O Sea-Watch 4 já participou até o momento de três operações de resgate e recebeu a bordo mais de 200 pessoas.
The Guardian publicou com exclusividade várias fotografias do Louise Michel, pintado de rosa e branco, com um grafite de Banksy que mostra uma jovem com um colete salva-vidas e uma boia em forma de coração.
A tripulação é formada por uma dezena de pessoas, "ativistas europeus com uma longa experiência em busca e resgates no mar". Sua capitã é Pia Klemp, uma militante alemã dos direitos humanos conhecida por ter pilotado outros navios de resgate, como o "Sea-Watch 3".
Pia Klemp é objeto de investigação pela justiça italiana por "ajuda à imigração ilegal", entre outras acusações.
A embarcação é um antigo navio da Alfândega francesa. Com 31 metros de comprimento, o "Louise Michel" é menor que outros barcos humanitários, porém muito mais rápido, o que permite escapar da Guarda Costeira líbia.
A operação foi organizada entre Londres, Berlim e Borriana, e Banksy - um artista que aborda regularmente a questão migratória em suas obras - não estaria a bordo, segundo o jornal The Guardian.
Um porta-voz do porto espanhol de Borriana, consultado pela AFP, confirmou que o navio esteve no porto entre 23 de junho e 18 de agosto. "Eles próprios consertaram e prepararam o navio, sem recorrer aos serviços portuários".
Banksy, cuja identidade é um grande mistério, entrou em contato com Pia Klemp em setembro de 2019 por e-mail. De acordo com o The Gardian, a capitã teria pensado que estivessem lhe pregando uma peça.
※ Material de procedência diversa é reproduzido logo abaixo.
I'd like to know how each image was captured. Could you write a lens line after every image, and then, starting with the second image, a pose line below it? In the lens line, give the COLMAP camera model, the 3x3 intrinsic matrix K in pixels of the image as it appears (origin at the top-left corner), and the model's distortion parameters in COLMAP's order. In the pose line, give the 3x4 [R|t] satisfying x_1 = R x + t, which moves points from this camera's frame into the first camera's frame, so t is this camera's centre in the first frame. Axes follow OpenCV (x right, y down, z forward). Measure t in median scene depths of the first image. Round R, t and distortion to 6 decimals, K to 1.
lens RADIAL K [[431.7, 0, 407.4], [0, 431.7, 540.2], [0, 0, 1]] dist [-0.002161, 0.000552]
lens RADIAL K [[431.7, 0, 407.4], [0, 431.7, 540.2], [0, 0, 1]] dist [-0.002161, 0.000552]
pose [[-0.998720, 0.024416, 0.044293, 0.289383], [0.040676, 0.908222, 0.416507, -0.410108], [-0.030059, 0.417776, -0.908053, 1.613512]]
"Bom dia, Pia. Eu li sua história nos jornais. Você parece ser osso duro de roer", teria escrito o artista em seu e-mail à capitã.
"Sou um artista do Reino Unido que trabalha na crise dos migrantes e, evidentemente, não posso ficar com o dinheiro. Você poderia utilizá-lo para comprar um barco novo ou algo parecido?", perguntava a mensagem assinada por "Banksy".
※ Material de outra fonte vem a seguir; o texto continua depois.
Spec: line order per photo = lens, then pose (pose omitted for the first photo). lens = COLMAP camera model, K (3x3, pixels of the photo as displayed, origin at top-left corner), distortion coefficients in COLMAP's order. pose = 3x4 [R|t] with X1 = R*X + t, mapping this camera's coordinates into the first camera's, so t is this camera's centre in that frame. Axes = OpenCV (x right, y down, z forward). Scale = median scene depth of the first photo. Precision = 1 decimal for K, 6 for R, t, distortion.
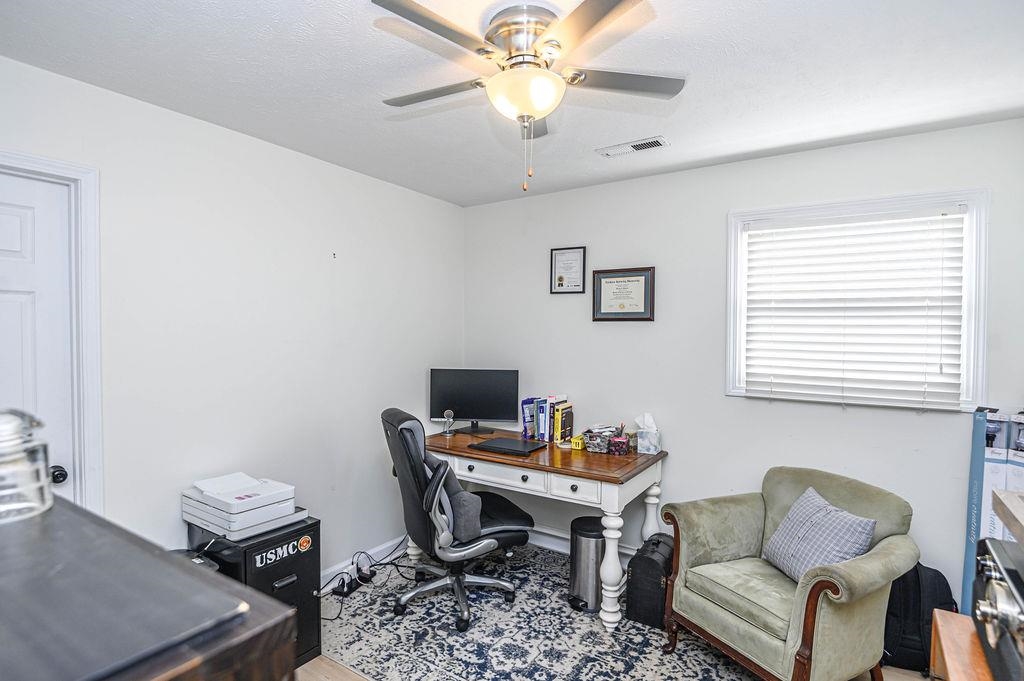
lens RADIAL K [[479.9, 0, 512.0], [0, 479.9, 340.5], [0, 0, 1]] dist [0.000076, -0.000289]
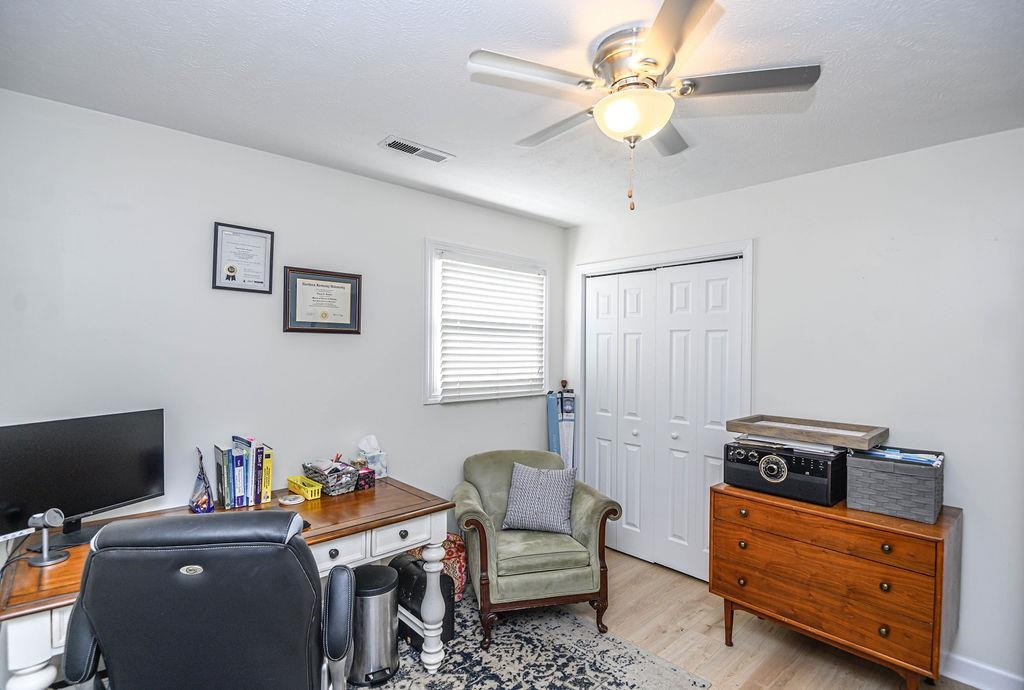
lens RADIAL K [[475.2, 0, 512.0], [0, 475.2, 345.0], [0, 0, 1]] dist [-0.000935, -0.000229]
pose [[0.290931, -0.001182, 0.956743, -0.487933], [0.003640, 0.999993, 0.000129, -0.018880], [-0.956737, 0.003445, 0.290933, 0.458949]]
Pia Klemp acredita que o artista a procurou por seu engajamento político: "Não vejo o resgate no mar como uma ação humanitária, e sim como parte do combate antifascista", declarou ela ao Guardian.
Os dez tripulantes do "Louise Michel" se declaram todos "ativistas antirracistas e antifascistas partidários de mudanças políticas radicais", segundo o jornal britânico.
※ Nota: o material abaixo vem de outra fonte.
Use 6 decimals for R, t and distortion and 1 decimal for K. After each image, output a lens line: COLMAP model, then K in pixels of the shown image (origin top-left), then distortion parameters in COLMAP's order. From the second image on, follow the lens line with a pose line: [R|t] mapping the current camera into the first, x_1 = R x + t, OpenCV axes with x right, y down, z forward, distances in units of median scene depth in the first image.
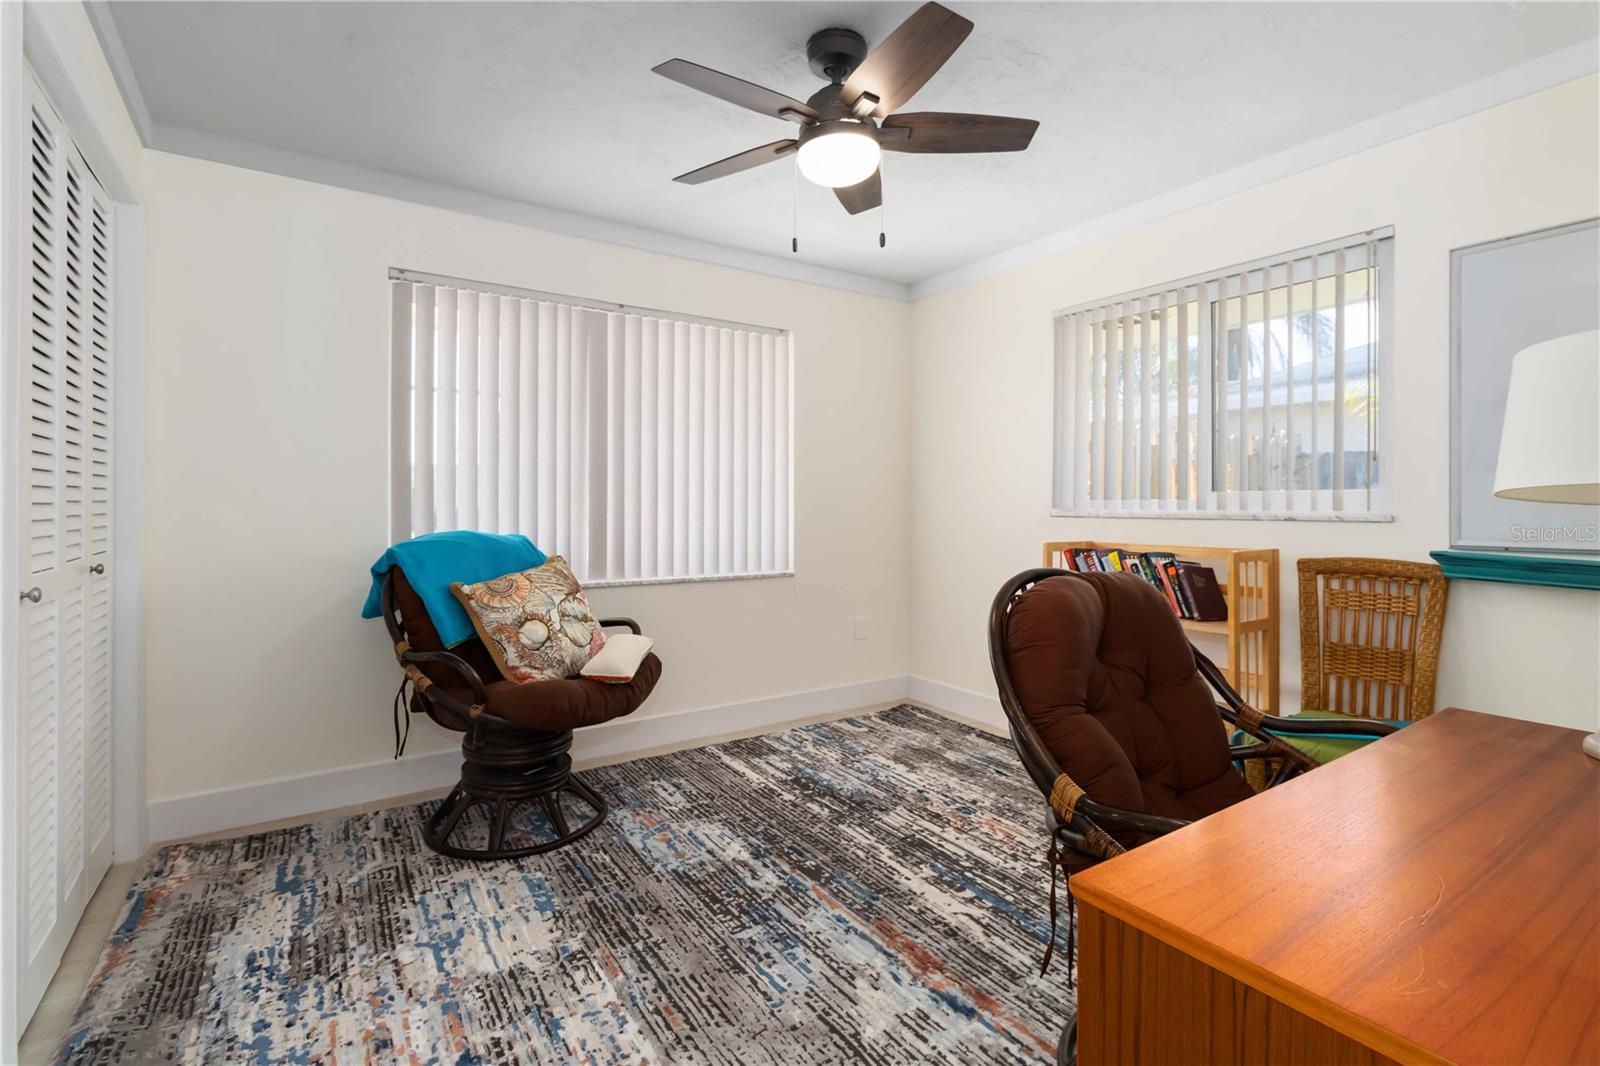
lens RADIAL K [[745.9, 0, 801.3], [0, 745.9, 519.0], [0, 0, 1]] dist [0.000670, 0.001014]
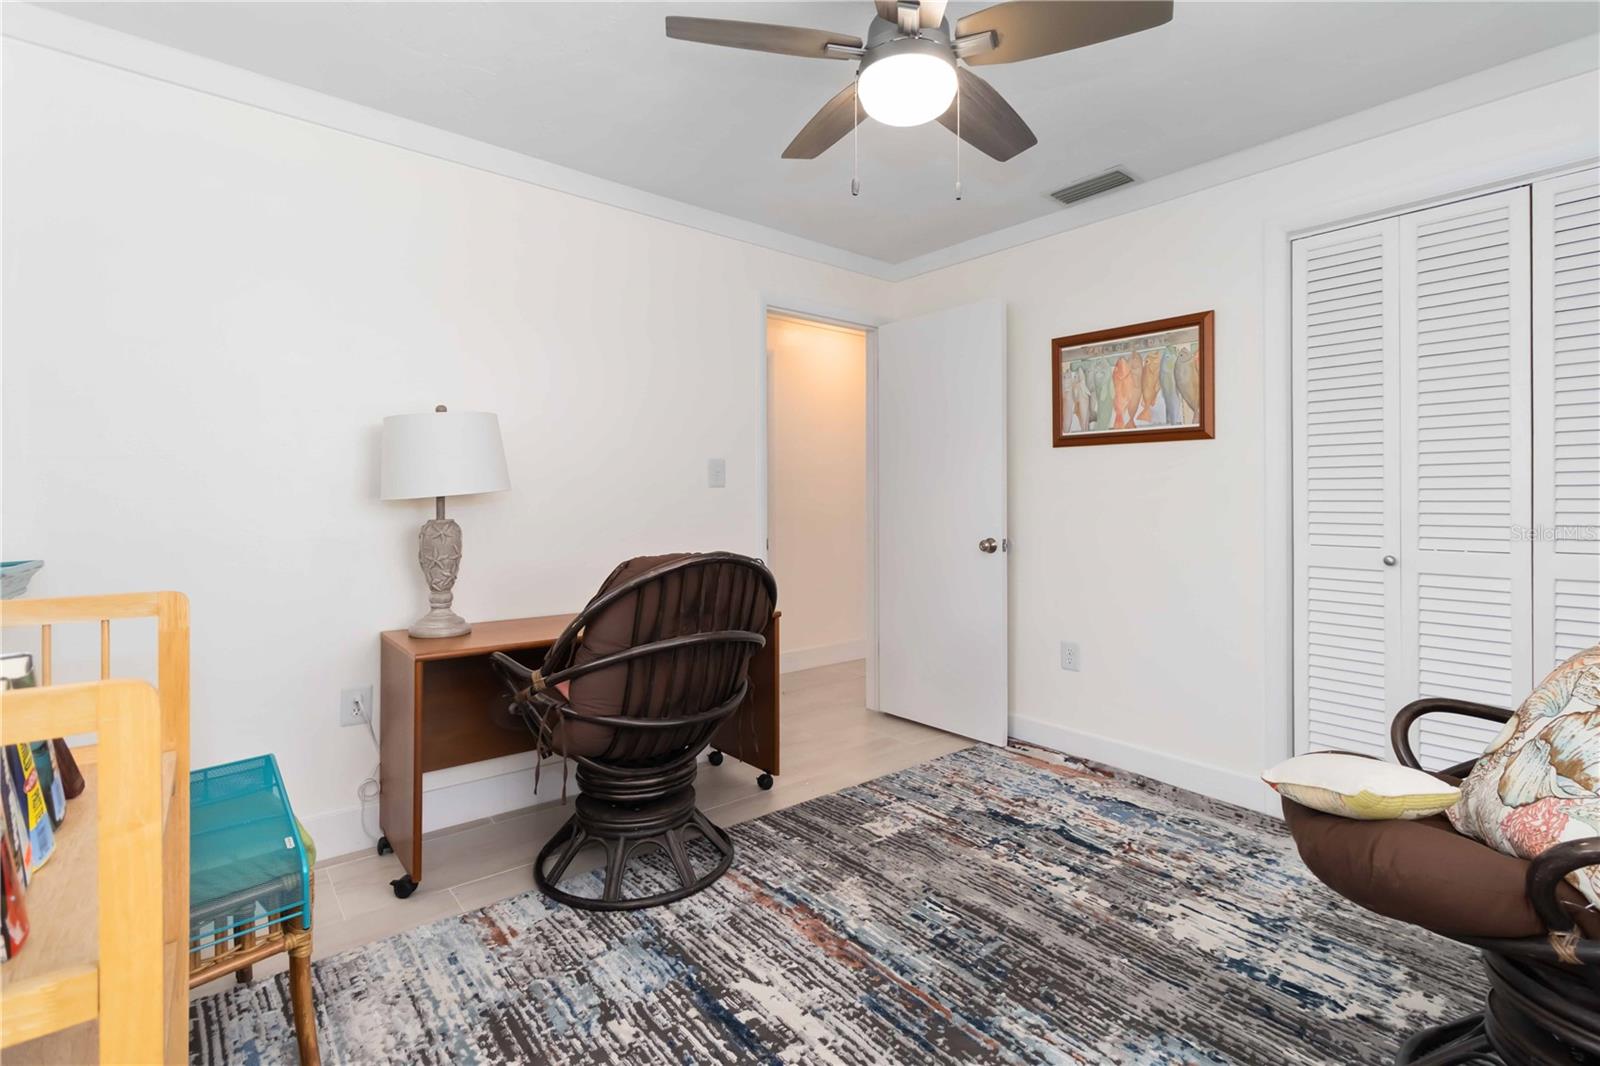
lens RADIAL K [[745.9, 0, 801.3], [0, 745.9, 492.1], [0, 0, 1]] dist [0.000670, 0.001014]
pose [[-0.995289, -0.000085, -0.096956, 0.252828], [-0.000959, 0.999959, 0.008970, -0.037336], [0.096952, 0.009021, -0.995248, 1.849143]]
De acordo com Lea Reisner, uma enfermeira a bordo responsável por operações de resgate, o projeto é "antes de mais nada anarquista, pois pretende defender a convergência de lutas pela justiça social, os direitos das mulheres e dos LGBTIQ, a igualdade racial, os direitos dos migrantes, a defesa do meio ambiente e os direitos dos animais".
E "por se tratar de um projeto feminista, apenas as tripulantes mulheres são autorizadas a se expressar em nome do Louise Michel", destacou o The Guardian.
O ano de 2020 tem sido marcado por um aumento de embarcações no Mediterrâneo central, a rota migratória mais letal do mundo para os que sonham com o refúgio na Europa, em sua maioria procedentes da Líbia e da vizinha Tunísia.
Mais de 300 migrantes morreram este ano ao tentar a travessia, mas o número pode ser muito mais elevado, segundo a Organização Internacional para as Migrações (IOM).
Várias embarcações pequenas de migrantes, essencialmente tunisianos, aportaram durante todo o verão da ilha italiana de Lampedusa.
Último navio vindo do Mediterrâneo central, o Ocean Viking, fretado pela ONG SOS Méditerranée - está imobilizado desde julho pelas autoridades italianas "por razões técnicas" após ter desembarcado na Sicília 180 migrantes.